Records from a dataset:
★ ★ ★
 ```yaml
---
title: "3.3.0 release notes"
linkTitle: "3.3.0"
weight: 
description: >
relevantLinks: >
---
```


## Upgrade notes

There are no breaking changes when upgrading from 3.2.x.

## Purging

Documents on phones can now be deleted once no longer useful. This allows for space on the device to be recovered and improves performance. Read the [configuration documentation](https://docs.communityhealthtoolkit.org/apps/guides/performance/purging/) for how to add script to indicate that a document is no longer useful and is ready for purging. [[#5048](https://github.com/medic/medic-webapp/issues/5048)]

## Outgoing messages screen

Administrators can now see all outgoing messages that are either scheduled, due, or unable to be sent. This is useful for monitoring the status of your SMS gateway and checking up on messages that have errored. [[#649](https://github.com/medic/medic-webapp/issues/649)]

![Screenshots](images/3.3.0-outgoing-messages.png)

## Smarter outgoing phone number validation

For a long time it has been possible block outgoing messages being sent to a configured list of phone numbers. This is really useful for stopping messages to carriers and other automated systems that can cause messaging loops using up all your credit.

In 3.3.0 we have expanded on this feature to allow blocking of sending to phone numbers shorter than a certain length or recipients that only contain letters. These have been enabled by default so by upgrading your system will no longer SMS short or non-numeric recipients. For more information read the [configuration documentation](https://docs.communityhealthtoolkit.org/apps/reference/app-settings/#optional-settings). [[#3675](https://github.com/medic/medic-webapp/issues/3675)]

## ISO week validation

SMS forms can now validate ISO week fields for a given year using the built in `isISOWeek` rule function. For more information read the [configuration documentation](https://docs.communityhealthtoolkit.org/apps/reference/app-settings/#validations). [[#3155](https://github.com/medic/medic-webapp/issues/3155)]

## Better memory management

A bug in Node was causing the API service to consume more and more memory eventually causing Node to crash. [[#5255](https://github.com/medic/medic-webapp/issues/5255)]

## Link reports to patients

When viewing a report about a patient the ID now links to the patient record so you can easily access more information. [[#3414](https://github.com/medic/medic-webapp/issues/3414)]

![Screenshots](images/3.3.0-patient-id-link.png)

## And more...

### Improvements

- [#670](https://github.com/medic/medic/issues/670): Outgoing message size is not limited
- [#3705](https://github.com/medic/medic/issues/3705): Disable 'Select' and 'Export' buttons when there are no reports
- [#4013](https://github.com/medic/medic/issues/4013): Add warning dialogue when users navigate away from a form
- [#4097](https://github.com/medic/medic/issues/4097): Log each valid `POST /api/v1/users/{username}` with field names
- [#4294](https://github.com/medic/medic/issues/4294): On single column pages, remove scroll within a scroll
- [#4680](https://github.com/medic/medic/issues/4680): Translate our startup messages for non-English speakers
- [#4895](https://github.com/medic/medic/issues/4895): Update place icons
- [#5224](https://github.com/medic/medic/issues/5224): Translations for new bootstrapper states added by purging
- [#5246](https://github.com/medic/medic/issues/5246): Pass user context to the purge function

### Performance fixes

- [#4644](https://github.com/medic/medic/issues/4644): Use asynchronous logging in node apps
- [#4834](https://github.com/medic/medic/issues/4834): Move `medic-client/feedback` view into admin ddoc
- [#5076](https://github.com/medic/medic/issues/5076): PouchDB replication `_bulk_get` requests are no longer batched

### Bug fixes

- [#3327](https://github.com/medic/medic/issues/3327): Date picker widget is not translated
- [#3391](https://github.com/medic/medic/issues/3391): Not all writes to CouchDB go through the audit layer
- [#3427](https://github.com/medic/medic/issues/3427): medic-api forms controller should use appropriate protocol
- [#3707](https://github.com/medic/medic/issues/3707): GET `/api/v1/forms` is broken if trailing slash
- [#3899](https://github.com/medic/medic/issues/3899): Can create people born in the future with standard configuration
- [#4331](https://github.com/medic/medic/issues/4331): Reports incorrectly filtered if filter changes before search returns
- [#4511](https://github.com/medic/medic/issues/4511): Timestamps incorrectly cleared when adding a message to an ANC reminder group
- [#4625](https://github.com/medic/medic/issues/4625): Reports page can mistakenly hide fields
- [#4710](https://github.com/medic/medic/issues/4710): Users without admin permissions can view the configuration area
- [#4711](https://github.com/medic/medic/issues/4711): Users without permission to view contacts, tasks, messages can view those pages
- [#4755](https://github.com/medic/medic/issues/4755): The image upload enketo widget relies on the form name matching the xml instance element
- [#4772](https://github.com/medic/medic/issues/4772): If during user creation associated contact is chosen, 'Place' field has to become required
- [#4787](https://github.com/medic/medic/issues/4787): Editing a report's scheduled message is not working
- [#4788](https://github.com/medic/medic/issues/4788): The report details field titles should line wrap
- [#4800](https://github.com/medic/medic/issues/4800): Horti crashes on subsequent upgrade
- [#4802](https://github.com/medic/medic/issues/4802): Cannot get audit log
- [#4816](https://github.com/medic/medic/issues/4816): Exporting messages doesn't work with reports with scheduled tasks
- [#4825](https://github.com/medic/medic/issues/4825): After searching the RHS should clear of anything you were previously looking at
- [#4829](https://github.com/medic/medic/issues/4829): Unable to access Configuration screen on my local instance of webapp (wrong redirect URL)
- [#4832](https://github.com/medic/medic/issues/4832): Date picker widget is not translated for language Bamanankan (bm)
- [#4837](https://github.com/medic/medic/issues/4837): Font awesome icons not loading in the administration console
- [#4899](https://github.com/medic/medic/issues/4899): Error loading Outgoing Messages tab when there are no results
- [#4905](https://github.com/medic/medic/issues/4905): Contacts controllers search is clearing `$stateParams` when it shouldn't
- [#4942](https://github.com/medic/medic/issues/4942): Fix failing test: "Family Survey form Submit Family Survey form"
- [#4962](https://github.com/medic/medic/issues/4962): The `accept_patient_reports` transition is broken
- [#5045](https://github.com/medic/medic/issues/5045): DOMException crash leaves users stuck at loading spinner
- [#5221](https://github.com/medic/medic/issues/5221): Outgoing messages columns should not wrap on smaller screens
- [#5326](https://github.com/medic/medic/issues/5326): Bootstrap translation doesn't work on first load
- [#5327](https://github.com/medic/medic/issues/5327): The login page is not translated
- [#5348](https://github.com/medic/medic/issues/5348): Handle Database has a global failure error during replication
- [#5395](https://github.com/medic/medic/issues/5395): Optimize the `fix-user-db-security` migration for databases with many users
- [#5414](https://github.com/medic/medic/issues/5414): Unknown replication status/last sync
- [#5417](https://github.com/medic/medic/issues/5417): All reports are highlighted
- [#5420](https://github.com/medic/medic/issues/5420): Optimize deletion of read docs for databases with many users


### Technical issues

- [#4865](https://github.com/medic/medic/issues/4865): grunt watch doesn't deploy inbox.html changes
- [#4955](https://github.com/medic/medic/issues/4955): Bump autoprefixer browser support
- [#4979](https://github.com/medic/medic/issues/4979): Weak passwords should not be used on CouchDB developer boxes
★ ★ ★
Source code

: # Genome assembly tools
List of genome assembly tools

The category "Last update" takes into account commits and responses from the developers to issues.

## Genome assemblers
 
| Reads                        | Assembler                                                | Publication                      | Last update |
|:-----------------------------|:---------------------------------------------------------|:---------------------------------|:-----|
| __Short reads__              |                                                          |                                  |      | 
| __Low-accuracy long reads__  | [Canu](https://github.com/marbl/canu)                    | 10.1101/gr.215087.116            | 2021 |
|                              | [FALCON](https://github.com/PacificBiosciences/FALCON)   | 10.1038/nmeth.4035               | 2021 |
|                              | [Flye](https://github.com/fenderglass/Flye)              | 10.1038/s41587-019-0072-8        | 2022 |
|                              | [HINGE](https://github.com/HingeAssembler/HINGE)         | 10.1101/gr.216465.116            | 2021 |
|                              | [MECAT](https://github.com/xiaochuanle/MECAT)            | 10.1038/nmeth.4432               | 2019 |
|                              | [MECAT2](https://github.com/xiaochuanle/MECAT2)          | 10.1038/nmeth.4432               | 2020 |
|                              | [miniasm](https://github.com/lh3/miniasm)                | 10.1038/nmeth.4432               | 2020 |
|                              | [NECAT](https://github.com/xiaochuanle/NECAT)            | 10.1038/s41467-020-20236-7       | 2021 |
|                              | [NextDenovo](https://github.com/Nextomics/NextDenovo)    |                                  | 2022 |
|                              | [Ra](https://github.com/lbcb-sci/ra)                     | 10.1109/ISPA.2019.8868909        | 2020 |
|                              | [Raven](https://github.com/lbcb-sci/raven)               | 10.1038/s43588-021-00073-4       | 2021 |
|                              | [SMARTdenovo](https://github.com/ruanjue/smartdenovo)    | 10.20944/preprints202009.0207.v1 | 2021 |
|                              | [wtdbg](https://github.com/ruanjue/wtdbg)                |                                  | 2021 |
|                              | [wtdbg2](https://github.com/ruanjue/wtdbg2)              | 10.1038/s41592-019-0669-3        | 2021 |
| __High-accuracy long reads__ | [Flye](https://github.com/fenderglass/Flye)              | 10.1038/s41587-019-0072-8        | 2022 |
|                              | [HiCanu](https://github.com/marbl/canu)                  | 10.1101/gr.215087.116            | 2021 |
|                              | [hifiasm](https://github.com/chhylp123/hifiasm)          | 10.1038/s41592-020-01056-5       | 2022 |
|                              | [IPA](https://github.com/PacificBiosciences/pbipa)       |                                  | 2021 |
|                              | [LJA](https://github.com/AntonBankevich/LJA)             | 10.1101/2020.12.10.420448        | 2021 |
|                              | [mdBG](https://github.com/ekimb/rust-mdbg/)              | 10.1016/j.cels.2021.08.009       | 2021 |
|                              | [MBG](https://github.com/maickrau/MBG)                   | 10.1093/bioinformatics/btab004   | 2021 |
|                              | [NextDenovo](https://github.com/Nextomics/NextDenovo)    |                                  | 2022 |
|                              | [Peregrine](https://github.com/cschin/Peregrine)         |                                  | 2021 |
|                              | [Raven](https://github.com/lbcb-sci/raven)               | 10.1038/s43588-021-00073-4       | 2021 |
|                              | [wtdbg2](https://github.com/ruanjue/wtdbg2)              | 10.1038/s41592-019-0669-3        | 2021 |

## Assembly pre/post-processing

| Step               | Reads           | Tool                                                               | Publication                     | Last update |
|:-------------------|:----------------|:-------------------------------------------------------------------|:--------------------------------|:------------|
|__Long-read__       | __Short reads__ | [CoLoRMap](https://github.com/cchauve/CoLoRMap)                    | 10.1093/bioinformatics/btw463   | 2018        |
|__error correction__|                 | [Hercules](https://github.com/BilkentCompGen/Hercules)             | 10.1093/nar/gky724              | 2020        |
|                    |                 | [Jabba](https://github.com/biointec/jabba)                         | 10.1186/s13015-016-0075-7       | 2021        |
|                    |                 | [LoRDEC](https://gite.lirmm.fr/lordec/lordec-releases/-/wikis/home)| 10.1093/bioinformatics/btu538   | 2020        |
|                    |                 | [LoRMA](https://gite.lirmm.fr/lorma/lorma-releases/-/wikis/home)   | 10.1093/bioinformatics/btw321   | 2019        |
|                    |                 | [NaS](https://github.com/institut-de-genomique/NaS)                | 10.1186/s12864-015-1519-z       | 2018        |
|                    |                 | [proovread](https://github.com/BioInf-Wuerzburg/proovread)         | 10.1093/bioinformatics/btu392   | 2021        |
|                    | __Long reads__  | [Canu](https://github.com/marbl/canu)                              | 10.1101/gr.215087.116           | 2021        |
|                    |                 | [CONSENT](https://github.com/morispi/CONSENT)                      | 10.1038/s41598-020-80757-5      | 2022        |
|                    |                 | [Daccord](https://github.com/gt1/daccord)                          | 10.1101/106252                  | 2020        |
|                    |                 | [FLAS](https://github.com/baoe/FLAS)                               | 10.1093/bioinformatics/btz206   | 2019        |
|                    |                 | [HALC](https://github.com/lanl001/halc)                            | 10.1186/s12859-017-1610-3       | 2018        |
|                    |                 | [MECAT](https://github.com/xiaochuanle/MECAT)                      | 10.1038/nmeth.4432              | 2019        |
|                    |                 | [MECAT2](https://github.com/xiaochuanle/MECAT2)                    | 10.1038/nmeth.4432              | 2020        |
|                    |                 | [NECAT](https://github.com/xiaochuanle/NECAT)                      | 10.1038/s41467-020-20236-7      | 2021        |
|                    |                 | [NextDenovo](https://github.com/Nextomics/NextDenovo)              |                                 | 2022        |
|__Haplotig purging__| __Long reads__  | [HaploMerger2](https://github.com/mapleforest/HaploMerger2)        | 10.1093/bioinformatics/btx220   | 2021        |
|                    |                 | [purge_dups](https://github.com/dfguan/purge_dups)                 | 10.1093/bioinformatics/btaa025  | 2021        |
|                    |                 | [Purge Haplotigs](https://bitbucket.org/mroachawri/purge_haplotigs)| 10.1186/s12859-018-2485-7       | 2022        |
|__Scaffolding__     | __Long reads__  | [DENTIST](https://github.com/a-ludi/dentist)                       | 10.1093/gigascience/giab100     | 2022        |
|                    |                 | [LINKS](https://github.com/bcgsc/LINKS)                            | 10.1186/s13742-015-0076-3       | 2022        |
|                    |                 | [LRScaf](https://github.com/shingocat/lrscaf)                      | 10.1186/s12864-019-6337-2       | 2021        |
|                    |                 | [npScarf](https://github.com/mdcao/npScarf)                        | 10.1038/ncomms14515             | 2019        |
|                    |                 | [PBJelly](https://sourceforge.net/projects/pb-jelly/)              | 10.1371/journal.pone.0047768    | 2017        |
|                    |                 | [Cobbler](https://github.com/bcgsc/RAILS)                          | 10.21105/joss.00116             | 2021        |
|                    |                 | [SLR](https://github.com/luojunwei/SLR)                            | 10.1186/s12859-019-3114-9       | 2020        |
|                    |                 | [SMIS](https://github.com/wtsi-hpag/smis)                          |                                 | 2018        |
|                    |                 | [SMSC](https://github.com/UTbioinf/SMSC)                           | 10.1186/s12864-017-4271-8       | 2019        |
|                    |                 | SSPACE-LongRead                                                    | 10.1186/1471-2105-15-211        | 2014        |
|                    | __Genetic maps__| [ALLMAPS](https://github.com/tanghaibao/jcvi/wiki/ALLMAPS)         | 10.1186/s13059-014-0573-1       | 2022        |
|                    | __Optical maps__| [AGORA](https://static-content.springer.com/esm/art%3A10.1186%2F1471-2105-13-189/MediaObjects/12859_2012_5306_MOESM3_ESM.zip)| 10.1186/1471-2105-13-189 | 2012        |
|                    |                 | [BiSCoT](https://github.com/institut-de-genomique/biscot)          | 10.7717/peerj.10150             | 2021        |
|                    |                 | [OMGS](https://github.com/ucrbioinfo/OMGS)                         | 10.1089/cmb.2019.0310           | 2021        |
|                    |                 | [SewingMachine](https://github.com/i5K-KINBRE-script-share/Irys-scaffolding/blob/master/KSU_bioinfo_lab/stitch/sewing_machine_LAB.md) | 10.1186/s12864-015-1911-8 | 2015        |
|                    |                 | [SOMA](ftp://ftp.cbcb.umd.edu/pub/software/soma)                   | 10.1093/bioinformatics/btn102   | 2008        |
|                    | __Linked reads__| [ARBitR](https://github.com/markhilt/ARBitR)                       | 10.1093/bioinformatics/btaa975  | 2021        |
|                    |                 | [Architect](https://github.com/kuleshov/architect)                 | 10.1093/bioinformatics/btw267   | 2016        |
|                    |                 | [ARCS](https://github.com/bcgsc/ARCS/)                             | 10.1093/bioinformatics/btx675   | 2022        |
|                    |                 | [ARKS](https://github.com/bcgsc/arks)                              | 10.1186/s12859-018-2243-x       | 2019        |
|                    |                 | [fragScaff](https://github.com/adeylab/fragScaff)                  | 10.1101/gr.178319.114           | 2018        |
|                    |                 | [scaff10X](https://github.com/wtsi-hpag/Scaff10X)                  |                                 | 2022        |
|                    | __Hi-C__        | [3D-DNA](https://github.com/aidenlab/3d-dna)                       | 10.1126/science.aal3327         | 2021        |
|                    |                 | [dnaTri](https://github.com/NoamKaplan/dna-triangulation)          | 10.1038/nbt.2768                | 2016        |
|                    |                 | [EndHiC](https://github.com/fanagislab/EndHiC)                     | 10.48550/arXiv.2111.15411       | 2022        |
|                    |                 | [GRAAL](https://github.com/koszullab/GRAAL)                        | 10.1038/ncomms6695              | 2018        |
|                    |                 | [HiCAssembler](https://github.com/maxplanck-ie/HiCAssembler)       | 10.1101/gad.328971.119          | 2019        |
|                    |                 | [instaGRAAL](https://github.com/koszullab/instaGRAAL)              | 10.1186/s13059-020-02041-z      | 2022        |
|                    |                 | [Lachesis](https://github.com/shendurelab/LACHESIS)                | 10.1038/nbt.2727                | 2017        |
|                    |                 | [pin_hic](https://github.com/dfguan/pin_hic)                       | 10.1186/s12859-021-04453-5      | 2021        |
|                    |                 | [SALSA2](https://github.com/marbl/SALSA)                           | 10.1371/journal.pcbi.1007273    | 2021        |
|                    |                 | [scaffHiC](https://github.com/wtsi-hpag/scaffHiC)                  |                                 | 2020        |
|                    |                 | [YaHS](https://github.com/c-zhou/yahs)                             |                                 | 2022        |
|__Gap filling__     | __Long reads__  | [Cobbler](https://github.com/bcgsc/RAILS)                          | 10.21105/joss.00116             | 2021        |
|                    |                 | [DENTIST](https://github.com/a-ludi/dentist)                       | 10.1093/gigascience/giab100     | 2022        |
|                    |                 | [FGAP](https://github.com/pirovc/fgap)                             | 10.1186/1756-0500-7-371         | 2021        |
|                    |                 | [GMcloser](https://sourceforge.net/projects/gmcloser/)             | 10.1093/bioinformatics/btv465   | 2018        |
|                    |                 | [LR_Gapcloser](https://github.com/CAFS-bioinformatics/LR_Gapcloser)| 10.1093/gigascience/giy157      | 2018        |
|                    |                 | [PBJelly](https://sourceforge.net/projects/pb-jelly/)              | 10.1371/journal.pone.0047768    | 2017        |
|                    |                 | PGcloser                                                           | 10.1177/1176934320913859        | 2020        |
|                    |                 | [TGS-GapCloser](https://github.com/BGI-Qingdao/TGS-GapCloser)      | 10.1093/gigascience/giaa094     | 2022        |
★ ★ ★
Your task is to retype the entries verbatim, starting with the line that holds "- [#4962](https://github.com/medic/medic/issues/4962): The" and stopping after the line that holds "- [#5327](https://github.com/medic/medic/issues/5327): The".

- [#4962](https://github.com/medic/medic/issues/4962): The `accept_patient_reports` transition is broken
- [#5045](https://github.com/medic/medic/issues/5045): DOMException crash leaves users stuck at loading spinner
- [#5221](https://github.com/medic/medic/issues/5221): Outgoing messages columns should not wrap on smaller screens
- [#5326](https://github.com/medic/medic/issues/5326): Bootstrap translation doesn't work on first load
- [#5327](https://github.com/medic/medic/issues/5327): The login page is not translated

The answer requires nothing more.